Continue the security news briefing below, starting right after its final sentence about the patch window.

──────── STUDY TEXT ────────

Microsoft broke its own Patch Tuesday cadence today with an emergency fix for a CVSS 9.1 privilege escalation in ASP.NET Core. That alone would anchor the day — but it lands alongside Unit 42 research proving WPA2/3 enterprise encryption can be defeated at the radio layer, and Cisco Talos Q1 data confirming phishing has reclaimed the top initial access vector at 33% of incident response engagements.

In the News

Microsoft Ships Emergency OOB Patch for Critical ASP.NET Core Privilege Escalation (CVE-2026-40372)

Microsoft released an out-of-band security update for CVE-2026-40372, a CVSS 9.1 privilege escalation vulnerability in ASP.NET Core. The flaw stems from a cryptographic verification defect that allows an unauthenticated attacker to elevate privileges on affected .NET web applications. No active exploitation has been reported at time of publication, but the decision to ship outside the normal Patch Tuesday cycle signals that Microsoft’s internal assessment warranted immediate remediation.

Out-of-band patches are rare. Microsoft reserves them for vulnerabilities where the risk of waiting for the next scheduled release exceeds the operational disruption of an unscheduled update. For any organization running production .NET web applications, this means the patch window is now — not the next maintenance window.

──────── ENTRIES PROVIDED ────────

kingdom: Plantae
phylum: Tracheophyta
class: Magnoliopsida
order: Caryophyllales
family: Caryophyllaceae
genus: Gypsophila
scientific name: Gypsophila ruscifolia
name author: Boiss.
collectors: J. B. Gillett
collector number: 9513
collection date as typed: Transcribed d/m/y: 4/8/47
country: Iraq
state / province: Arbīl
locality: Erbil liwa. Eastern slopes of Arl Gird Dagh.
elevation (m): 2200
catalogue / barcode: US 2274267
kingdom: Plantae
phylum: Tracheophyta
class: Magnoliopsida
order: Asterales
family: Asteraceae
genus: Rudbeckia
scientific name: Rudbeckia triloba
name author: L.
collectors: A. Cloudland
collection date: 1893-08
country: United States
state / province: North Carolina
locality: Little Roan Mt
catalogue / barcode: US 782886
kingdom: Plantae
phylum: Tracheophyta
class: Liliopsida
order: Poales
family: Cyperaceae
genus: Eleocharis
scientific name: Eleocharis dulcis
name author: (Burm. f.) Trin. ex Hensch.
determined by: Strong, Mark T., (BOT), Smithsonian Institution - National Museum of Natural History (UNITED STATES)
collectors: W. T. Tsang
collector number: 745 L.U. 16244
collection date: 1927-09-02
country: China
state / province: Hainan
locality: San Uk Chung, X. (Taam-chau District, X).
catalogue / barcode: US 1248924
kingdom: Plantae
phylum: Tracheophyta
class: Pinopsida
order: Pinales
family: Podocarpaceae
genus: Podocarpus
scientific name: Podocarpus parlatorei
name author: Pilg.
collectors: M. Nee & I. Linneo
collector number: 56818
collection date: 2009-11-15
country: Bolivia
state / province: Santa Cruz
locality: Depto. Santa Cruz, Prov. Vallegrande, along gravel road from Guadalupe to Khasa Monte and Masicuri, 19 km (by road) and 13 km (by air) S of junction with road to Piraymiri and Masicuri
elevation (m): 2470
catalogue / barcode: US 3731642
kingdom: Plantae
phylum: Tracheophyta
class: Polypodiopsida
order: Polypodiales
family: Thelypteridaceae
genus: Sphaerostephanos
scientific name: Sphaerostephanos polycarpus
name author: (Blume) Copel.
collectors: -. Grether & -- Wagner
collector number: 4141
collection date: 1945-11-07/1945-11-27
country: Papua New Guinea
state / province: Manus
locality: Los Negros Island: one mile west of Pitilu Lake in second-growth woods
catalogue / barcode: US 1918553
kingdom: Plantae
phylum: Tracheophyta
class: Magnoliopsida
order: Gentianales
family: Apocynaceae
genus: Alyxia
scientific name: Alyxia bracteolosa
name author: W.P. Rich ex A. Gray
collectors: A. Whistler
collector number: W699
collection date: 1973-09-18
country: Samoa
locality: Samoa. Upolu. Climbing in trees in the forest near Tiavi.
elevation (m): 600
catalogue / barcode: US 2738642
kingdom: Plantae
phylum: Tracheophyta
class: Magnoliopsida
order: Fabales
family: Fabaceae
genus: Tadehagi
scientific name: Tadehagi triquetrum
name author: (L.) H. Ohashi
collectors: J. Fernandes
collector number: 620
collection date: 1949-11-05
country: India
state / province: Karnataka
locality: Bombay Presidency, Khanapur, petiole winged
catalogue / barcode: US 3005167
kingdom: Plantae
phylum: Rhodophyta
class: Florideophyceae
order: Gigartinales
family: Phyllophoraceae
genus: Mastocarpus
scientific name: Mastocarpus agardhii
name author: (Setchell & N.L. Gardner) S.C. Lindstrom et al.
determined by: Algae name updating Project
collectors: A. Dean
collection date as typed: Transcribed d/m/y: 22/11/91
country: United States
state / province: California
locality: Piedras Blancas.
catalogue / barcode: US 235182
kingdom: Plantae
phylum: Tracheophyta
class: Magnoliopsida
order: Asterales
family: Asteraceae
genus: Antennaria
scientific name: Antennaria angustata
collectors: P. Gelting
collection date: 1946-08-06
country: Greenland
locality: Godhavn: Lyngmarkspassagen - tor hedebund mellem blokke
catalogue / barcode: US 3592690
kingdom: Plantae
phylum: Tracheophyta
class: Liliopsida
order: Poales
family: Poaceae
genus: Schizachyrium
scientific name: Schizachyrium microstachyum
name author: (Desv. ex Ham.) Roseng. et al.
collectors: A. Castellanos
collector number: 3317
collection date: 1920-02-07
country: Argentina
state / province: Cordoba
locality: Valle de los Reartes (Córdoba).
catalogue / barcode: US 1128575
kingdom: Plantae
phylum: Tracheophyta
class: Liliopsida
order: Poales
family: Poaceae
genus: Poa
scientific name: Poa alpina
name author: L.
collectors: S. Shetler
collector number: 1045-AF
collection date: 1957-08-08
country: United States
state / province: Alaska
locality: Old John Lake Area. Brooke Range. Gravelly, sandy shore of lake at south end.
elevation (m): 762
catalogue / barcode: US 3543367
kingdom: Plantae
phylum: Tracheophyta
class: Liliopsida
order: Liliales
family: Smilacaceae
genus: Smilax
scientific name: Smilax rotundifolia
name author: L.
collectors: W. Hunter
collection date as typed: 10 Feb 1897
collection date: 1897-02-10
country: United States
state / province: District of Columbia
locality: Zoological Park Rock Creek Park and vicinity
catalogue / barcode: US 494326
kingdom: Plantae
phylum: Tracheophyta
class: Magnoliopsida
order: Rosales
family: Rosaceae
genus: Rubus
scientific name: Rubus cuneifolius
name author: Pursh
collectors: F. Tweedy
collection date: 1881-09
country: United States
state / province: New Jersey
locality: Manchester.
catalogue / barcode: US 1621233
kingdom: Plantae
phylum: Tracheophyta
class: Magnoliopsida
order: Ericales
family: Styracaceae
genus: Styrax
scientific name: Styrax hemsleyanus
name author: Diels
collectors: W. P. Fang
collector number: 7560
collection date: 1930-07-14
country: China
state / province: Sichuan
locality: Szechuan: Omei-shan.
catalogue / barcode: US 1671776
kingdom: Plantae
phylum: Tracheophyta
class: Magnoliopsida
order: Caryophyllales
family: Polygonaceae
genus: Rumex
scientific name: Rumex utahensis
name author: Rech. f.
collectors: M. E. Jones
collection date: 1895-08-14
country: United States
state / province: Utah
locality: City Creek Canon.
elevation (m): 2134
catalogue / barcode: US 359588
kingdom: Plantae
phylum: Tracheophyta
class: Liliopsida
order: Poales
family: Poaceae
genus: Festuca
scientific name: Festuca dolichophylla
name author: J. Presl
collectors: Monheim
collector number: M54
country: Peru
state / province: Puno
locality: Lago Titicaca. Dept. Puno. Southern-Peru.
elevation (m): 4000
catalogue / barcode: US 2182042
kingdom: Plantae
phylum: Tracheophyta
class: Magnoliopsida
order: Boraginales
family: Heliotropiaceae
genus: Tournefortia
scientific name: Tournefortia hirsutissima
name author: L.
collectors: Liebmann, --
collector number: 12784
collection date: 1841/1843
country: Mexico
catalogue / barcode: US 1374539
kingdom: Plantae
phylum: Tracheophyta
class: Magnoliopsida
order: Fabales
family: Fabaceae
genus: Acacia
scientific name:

────────

## TASK ANSWER
The cryptographic verification failure is particularly concerning because it undermines a foundational trust boundary in the application stack. Privilege escalation flaws at the framework level affect every application built on that framework, not just a single product or service. The blast radius is proportional to the organization’s .NET footprint.

What defenders should do: Apply the Microsoft OOB update immediately. Inventory all ASP.NET Core deployments — including containerized workloads and cloud-hosted app services — and confirm the patched runtime version is deployed across all environments. If immediate patching is not possible, implement web application firewall rules targeting the specific vulnerability class until the update can be applied.

Source: BleepingComputer

AirSnitch Attacks Bypass WPA2/3 Enterprise Wi-Fi Encryption

Palo Alto Unit 42 published research on AirSnitch, a novel attack technique that defeats WPA2 and WPA3 enterprise wireless encryption and bypasses client isolation controls. The technique allows an attacker within radio range to intercept traffic between wireless clients and access points even when 802.1X authentication and per-session encryption keys are in place.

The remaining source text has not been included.